## TASK REQUIREMENTS
Repeat everything in the listing exactly, except for the images.

[EXERCISE DATA]

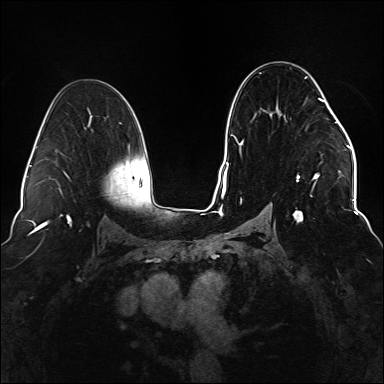
Breast MRI (dynamic contrast-enhanced), one axial slice. Position 87 of 176 along the scan axis. Dynamic contrast-enhanced series, time point 2 of 6 at this slice position (early post-contrast). 1.5 T. TE 2.3 ms, TR 5.2 ms. 1.1 mm slice thickness. 384 × 384 image matrix. Female patient.
Annotated regions visible in this slice (semi-automatically segmented with operator editing):
- enhancing-tissue mask used for the functional tumour volume (all voxels passing the contrast-enhancement thresholds inside the analysis volume; usually the tumour): bounding box [x1, y1, x2, y2] px = [234, 72, 337, 223]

[/EXERCISE DATA]

## ANSWER BELOW
Breast MRI (dynamic contrast-enhanced), one axial slice. Position 87 of 176 along the scan axis. Dynamic contrast-enhanced series, time point 2 of 6 at this slice position (early post-contrast). 1.5 T. TE 2.3 ms, TR 5.2 ms. 1.1 mm slice thickness. 384 × 384 image matrix. Female patient.
Annotated regions visible in this slice (semi-automatically segmented with operator editing):
- enhancing-tissue mask used for the functional tumour volume (all voxels passing the contrast-enhancement thresholds inside the analysis volume; usually the tumour): bounding box [x1, y1, x2, y2] px = [234, 72, 337, 223]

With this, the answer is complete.